Probes of dead functions may be left over in the final binary for some reason, and they should be disgarded during decoding. The llvm-profgen profile generation path should already disgarded them due to its on-demand style decoding. I'm fixing for the --show-disassembly path which unconditionally decodes all probes.
Diff Detail
- Repository
- rG LLVM Github Monorepo
Event Timeline
Probes of dead functions may be left over in the final binary for some reason,
How many probes (in terms of % size) belong to dead functions? Can we avoid emitting these probes in the first place?

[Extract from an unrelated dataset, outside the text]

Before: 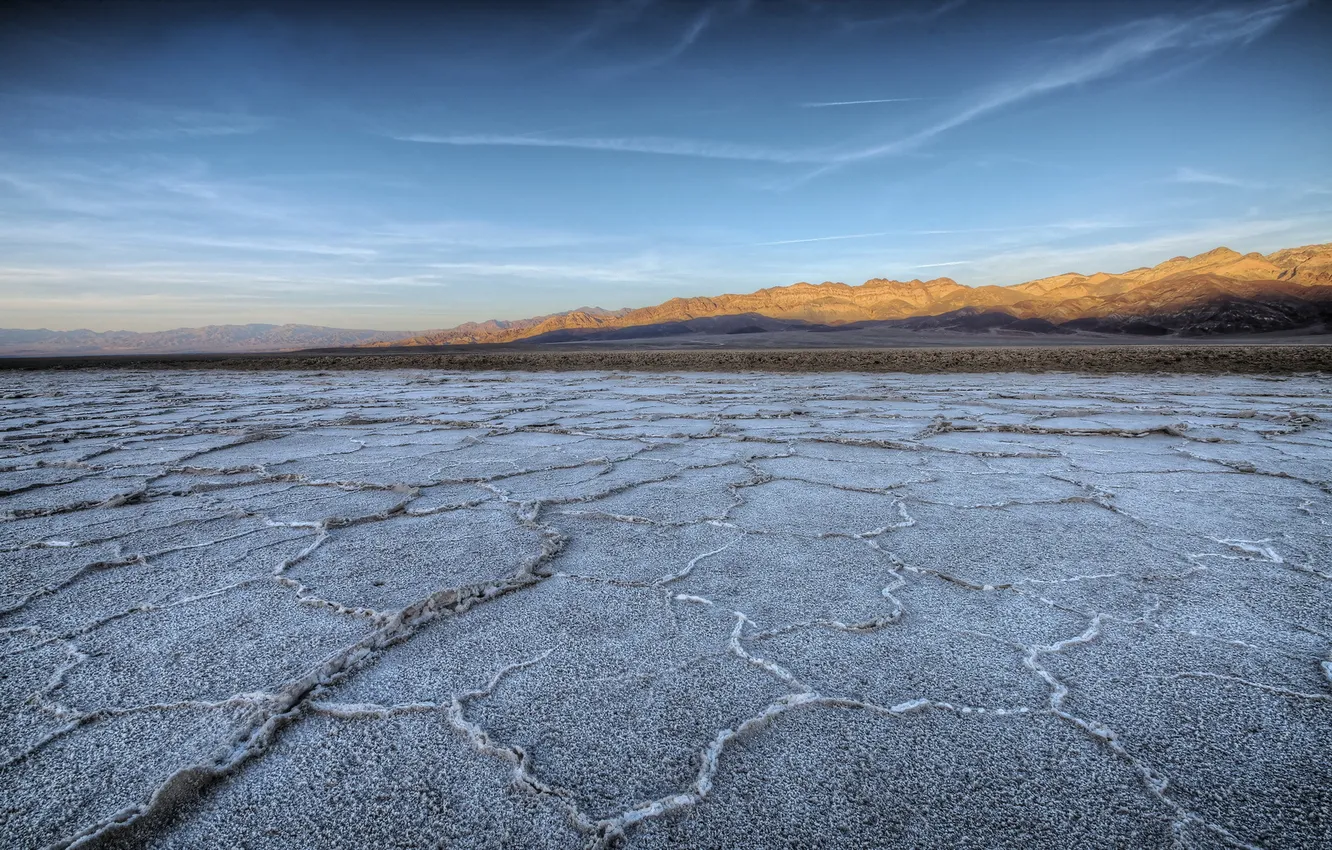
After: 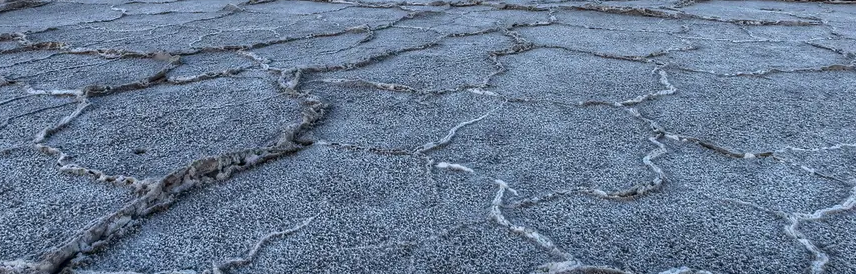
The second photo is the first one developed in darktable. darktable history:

Very little. Currently probes are emitted along with the binary code for functions and the linker is responsible for removing dead code. For probes, the linker can also remove them with the implementation D146853: [Pseudo Probe] Placing .pseudoprobe section in the same comdat group with .text. However, since dead probes are very little, probably due to the thinLTO compiler backend doing a good job removing dead functions already, I'm switching to the implementation D152546: [Pseudo Probe] Placing .pseudoprobe section in a comdat group, which doesn't enable the linker to remove dead probes but has other benefits.

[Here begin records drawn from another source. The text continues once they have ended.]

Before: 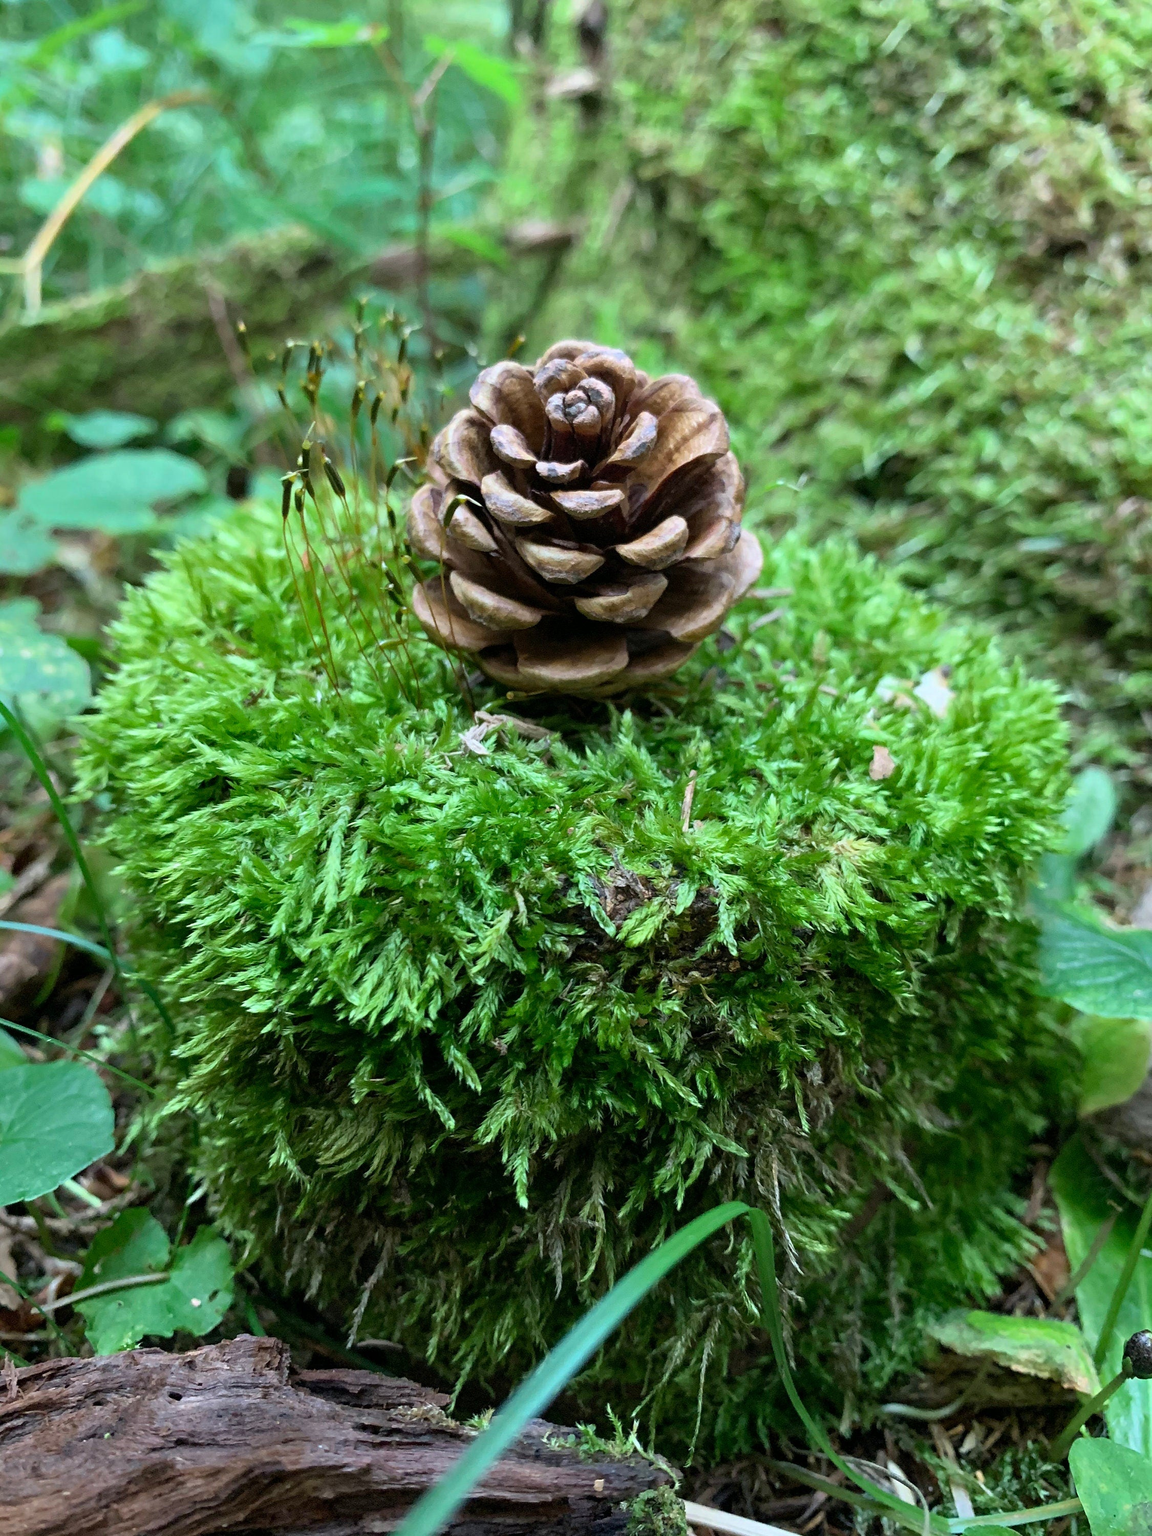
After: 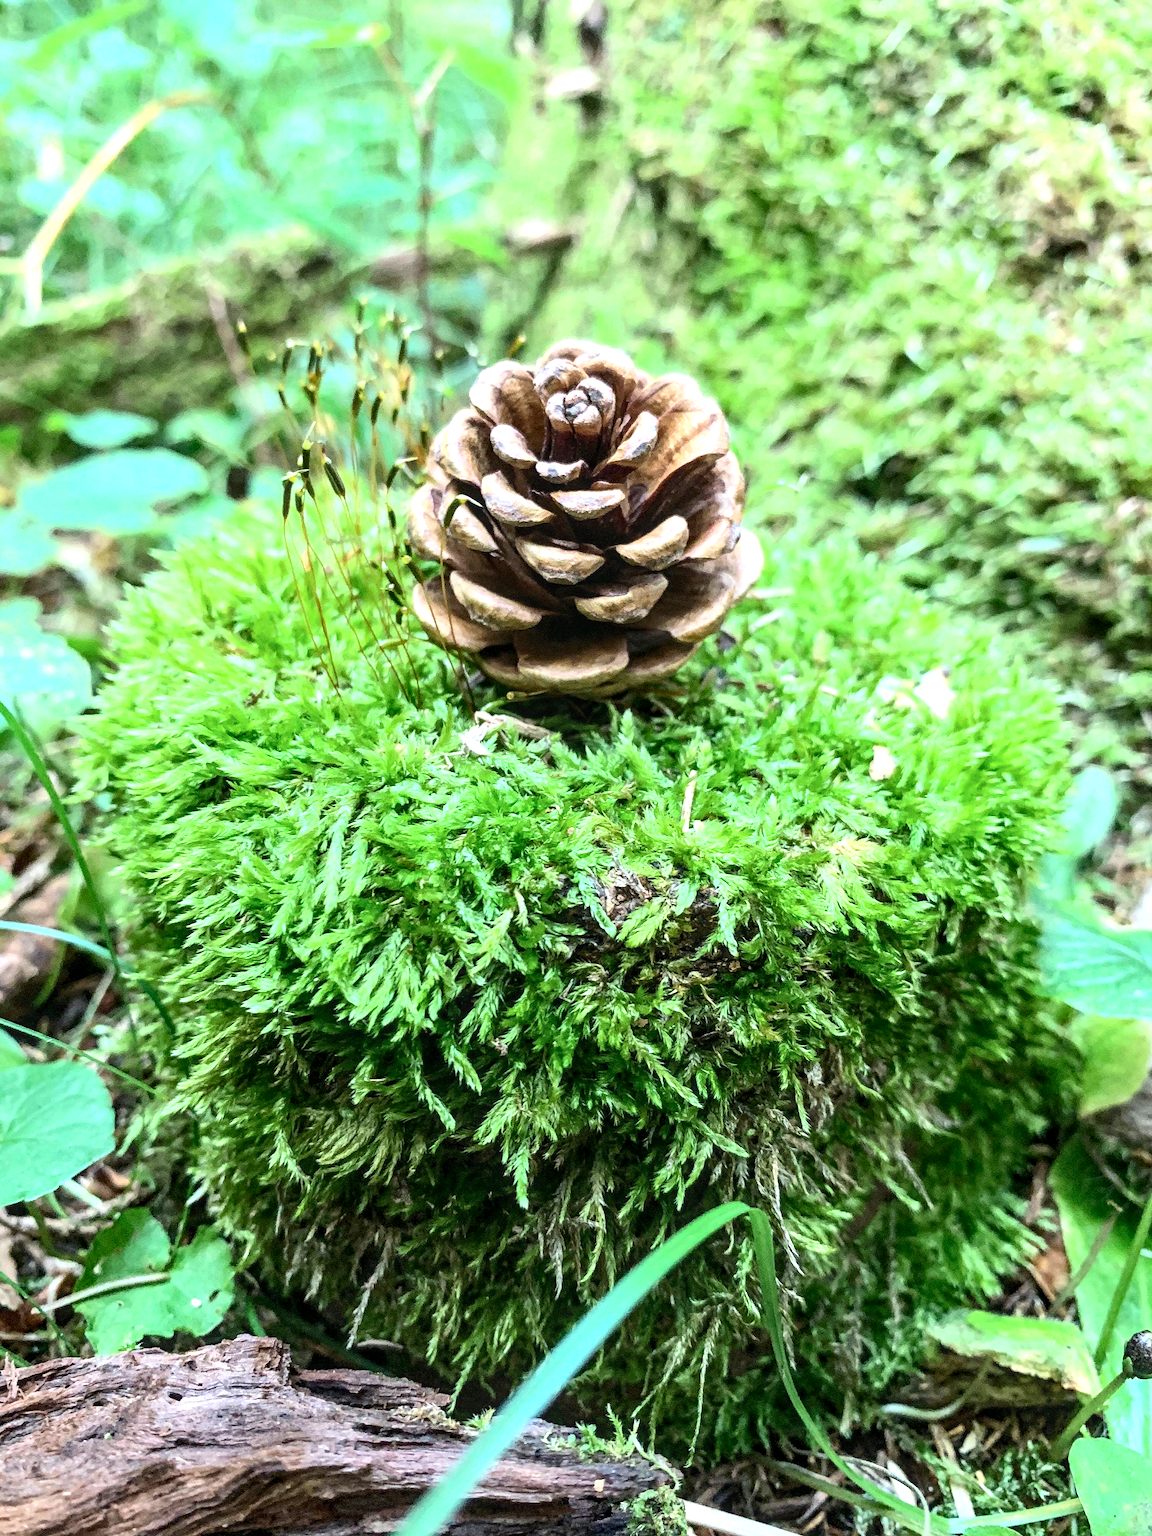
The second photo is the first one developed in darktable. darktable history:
exposure: black level correction 0, exposure 1 EV, compensate exposure bias true, compensate highlight preservation false
local contrast: detail 130%
contrast brightness saturation: contrast 0.24, brightness 0.09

Currently probes are emitted along with the binary code for functions and the linker is responsible for removing dead code. For probes, the linker can also remove them with the implementation
why do we still have probe for dead functions with this current implementation though?
Very little.
How much in terms .pseudo_probe section size?
I'm switching to the implementation D152546: [Pseudo Probe] Placing .pseudoprobe section in a comdat group, which doesn't enable the linker to remove dead probes but has other benefits.
It looks the trade off with the new implementation is that, we would allow ICF for probe section, but would also disable REF when its associated code is being removed?
The current implementation doesn't place pseudo probes in the same comdat group with the text section, so a probe section won't be removed when the corresponding text section is dead removed by the linker. This is what D146853 is supposed to fix.
Dead probes can be completed removed by the thinLTO backend only. The only ones survive are for the functions removed by the native linker.
Very little.
How much in terms .pseudo_probe section size?
Less than 1% savings when I enabled D146853.
I'm switching to the implementation D152546: [Pseudo Probe] Placing .pseudoprobe section in a comdat group, which doesn't enable the linker to remove dead probes but has other benefits.
It looks the trade off with the new implementation is that, we would allow ICF for probe section, but would also disable REF when its associated code is being removed?
Right, there is no connection between probes and code with the new implementation. It has a benefit of fully deduplicating probes even for static functions injected by the compiler which does not have unique linkage name.
Discussed offline. It makes more sense to move on with D146853: [Pseudo Probe] Placing .pseudoprobe section in the same comdat group with .text.